▸ **The request**
Collect every line of the records that contains the string "menu", matching case exactly.

▸ **Material for this task**
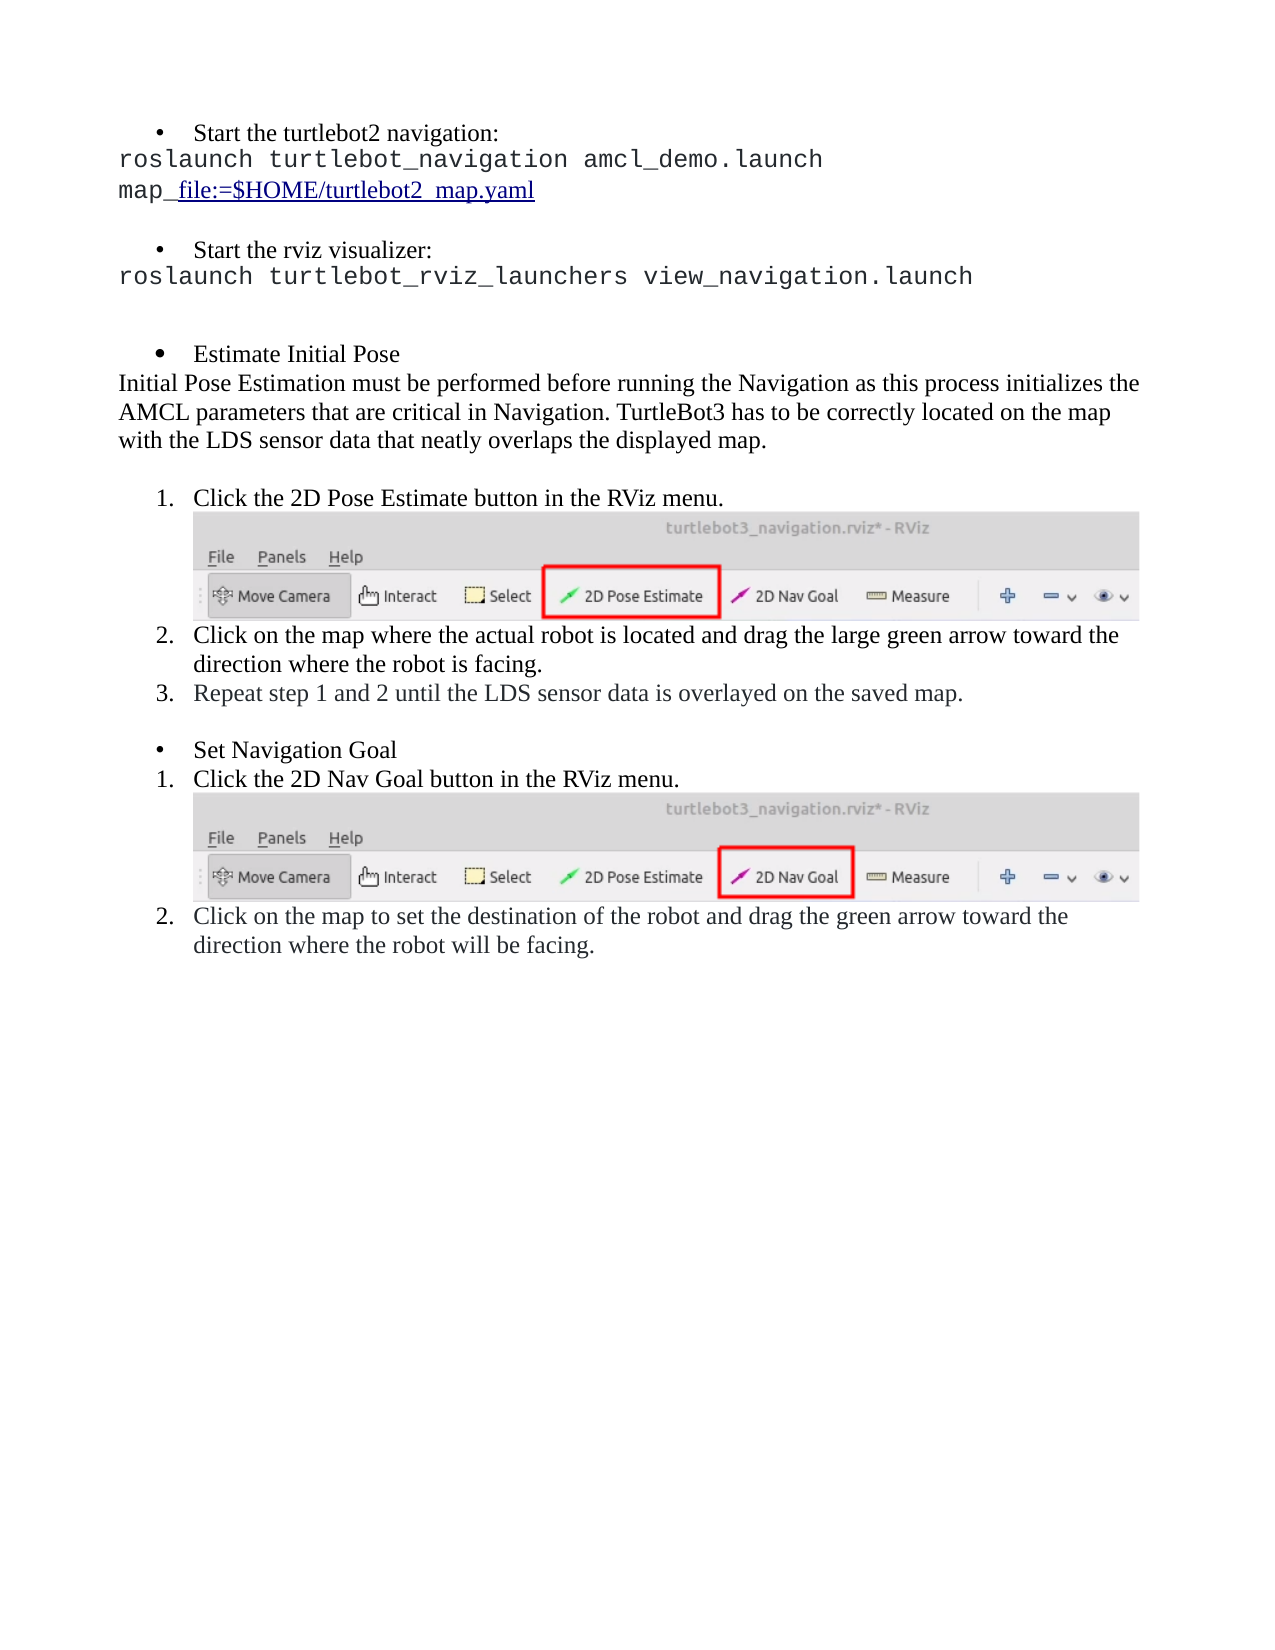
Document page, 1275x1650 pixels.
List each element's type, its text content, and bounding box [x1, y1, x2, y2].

list Set Navigation Goal [156, 735, 1157, 764]
text Initial Pose Estimation must be performed before running the Navigation as this process initializes the AMCL parameters that are critical in Navigation. TurtleBot3 has to be correctly located on the map with the LDS sensor data that neatly overlaps the displayed map. [118, 368, 1157, 454]
list Click the 2D Nav Goal button in the RViz menu. [156, 764, 1157, 793]
picture [193, 511, 1140, 621]
text roslaunch turtlebot_navigation amcl_demo.launch map_file:=$HOME/turtlebot2_map.yaml [118, 147, 1157, 206]
list Start the rviz visualizer: [156, 235, 1157, 263]
list Repeat step 1 and 2 until the LDS sensor data is overlayed on the saved map. [156, 678, 1157, 707]
list Click the 2D Pose Estimate button in the RViz menu. [156, 483, 1157, 620]
picture [193, 792, 1140, 902]
list Click on the map to set the destination of the robot and drag the green arrow toward the direction where the robot will be facing. [156, 901, 1157, 959]
list Click on the map where the actual robot is located and drag the large green arrow toward the direction where the robot is facing. [156, 620, 1157, 678]
list Start the turtlebot2 navigation: [156, 118, 1157, 147]
list Estimate Initial Pose [156, 339, 1157, 368]
text roslaunch turtlebot_rviz_launchers view_navigation.launch [118, 263, 1157, 292]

▸ **Answer to the task**
list Click the 2D Nav Goal button in the RViz menu. [156, 764, 1157, 793]
list Click the 2D Pose Estimate button in the RViz menu. [156, 483, 1157, 620]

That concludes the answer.